Maruo Takashi, Fujimoto Yasushi, Yoshida Kenji, Hiramatsu Mariko, Suzuki Atsushi, Nishio Naoki, Shimono Mariko, Nakashima Tsutomu
Department of Otorhinolaryngology, Nagoya University Graduate School of Medicine, Nagoya, Aichi 466-8550, Japan.
Oncol Lett. 2014 Jul;8(1):335-338. doi: 10.3892/ol.2014.2137. Epub 2014 May 12.

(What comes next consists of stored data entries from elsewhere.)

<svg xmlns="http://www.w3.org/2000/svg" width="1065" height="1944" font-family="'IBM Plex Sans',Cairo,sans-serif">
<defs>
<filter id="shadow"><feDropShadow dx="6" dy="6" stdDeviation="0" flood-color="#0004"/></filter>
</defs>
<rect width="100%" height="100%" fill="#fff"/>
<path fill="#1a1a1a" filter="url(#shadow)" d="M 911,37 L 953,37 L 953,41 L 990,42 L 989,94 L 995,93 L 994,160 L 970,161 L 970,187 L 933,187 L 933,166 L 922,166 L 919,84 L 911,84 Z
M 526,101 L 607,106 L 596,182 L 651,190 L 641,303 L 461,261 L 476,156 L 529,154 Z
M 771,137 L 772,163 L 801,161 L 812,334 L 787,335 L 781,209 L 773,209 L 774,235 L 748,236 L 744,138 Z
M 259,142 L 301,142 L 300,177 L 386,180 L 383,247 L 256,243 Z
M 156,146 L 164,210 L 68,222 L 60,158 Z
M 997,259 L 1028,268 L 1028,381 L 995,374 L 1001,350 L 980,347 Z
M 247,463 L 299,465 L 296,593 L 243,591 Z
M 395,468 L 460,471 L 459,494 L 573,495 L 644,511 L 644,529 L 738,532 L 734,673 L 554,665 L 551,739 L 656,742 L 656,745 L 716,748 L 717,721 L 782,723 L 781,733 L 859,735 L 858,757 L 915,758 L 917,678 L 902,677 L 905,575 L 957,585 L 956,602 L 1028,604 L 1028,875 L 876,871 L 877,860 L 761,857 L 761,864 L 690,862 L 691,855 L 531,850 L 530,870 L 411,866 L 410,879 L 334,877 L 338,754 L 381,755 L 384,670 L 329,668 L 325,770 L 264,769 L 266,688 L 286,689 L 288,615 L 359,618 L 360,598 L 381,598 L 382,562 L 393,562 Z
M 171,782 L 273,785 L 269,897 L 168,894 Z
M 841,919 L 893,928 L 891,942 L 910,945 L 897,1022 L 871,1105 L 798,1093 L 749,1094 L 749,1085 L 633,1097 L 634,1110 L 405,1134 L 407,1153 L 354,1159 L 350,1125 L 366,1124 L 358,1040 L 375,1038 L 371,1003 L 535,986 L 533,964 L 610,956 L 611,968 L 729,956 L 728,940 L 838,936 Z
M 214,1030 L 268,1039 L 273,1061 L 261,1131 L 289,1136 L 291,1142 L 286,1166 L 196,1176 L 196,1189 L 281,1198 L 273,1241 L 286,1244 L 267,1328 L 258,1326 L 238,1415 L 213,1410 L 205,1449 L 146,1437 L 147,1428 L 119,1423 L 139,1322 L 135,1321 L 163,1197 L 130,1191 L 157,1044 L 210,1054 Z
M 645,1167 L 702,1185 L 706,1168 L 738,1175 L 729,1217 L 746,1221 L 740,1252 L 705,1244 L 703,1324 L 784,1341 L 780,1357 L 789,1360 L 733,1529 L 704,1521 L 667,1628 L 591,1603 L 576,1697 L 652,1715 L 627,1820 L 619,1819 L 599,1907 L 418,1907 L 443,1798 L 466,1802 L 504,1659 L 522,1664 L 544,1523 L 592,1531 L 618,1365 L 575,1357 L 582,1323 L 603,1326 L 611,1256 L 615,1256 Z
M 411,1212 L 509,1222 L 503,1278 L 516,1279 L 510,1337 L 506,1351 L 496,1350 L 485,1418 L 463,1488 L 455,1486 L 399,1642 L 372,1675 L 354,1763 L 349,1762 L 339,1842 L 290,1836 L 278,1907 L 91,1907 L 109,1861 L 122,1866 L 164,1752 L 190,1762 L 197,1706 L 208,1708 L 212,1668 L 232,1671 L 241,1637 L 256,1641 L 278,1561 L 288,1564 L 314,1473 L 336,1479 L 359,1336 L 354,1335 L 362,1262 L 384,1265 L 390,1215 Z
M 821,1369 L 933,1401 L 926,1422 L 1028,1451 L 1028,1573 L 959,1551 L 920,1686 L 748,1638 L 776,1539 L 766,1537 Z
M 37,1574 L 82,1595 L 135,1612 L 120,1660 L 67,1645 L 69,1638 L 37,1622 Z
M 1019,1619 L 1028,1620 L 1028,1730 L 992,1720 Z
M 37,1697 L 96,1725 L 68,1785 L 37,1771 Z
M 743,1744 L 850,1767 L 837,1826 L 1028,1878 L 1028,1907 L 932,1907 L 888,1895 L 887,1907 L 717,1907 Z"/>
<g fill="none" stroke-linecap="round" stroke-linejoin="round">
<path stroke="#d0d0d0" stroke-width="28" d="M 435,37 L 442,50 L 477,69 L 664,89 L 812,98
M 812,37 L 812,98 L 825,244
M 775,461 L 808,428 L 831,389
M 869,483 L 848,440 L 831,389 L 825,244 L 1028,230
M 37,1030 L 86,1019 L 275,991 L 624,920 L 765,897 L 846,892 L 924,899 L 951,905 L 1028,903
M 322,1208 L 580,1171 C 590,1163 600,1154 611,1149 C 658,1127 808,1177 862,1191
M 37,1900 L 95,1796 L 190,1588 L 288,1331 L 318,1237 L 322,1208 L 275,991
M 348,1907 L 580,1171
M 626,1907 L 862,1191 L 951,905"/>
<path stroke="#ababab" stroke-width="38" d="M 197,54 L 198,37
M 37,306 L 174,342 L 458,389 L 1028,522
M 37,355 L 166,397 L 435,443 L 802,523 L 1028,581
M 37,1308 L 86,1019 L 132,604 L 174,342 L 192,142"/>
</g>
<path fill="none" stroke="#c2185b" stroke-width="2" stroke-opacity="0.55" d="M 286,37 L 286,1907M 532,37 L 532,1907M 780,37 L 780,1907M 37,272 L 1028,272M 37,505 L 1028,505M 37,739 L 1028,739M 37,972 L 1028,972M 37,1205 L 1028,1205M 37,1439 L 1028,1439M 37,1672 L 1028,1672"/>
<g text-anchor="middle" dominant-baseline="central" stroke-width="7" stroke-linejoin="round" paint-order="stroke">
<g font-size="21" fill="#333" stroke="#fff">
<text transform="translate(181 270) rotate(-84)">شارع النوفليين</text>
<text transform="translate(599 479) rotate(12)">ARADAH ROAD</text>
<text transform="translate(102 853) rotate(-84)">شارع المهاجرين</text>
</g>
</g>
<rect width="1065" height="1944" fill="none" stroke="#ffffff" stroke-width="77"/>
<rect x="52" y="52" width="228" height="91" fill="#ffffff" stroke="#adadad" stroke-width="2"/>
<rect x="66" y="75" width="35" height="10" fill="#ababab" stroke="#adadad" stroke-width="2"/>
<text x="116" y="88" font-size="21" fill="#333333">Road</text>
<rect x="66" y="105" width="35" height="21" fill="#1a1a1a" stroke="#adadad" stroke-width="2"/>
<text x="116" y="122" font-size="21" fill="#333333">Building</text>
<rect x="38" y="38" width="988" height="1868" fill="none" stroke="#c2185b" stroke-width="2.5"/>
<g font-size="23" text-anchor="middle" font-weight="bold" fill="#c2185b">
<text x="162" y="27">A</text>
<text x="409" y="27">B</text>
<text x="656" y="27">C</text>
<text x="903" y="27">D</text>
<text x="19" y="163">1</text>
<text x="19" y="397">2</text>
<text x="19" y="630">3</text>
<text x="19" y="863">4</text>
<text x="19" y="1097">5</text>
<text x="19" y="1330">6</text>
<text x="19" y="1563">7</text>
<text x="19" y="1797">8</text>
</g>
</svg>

Lymph node metastasis is a major prognostic factor in parotid carcinoma, however, the pre-operative diagnosis of occult nodal metastasis is difficult in clinical N0 (cN0) parotid cancer patients. In addition, the indication of neck dissection in T1-3 cN0 patients is controversial. The current study investigated 17 patients with clinical T1-3 cN0 parotid cancer, and analyzed the correlation between patient symptoms/findings and pathological N status/tumor histological grade. In the statistical analysis, pain was found to significantly correlate with neck metastasis. Furthermore, cN0-staged patients without pain exhibited no neck metastasis. However, no significant correlation was identified between patient symptoms or findings and histological grade. These results indicate the possibility that selective neck dissection can be omitted for T1-3 cN0-staged patients without pain.
淋巴结转移是腮腺癌的一个主要预后因素,然而,对于临床N0(cN0)腮腺癌患者,术前隐匿性淋巴结转移的诊断较为困难。此外,T1-3 cN0患者行颈部清扫术的指征也存在争议。本研究调查了17例临床T1-3 cN0腮腺癌患者,并分析了患者症状/体征与病理N状态/肿瘤组织学分级之间的相关性。在统计分析中,发现疼痛与颈部转移显著相关。此外,无疼痛的cN0分期患者未出现颈部转移。然而,未发现患者症状或体征与组织学分级之间存在显著相关性。这些结果表明,对于无疼痛的T1-3 cN0分期患者,有可能省略选择性颈部清扫术。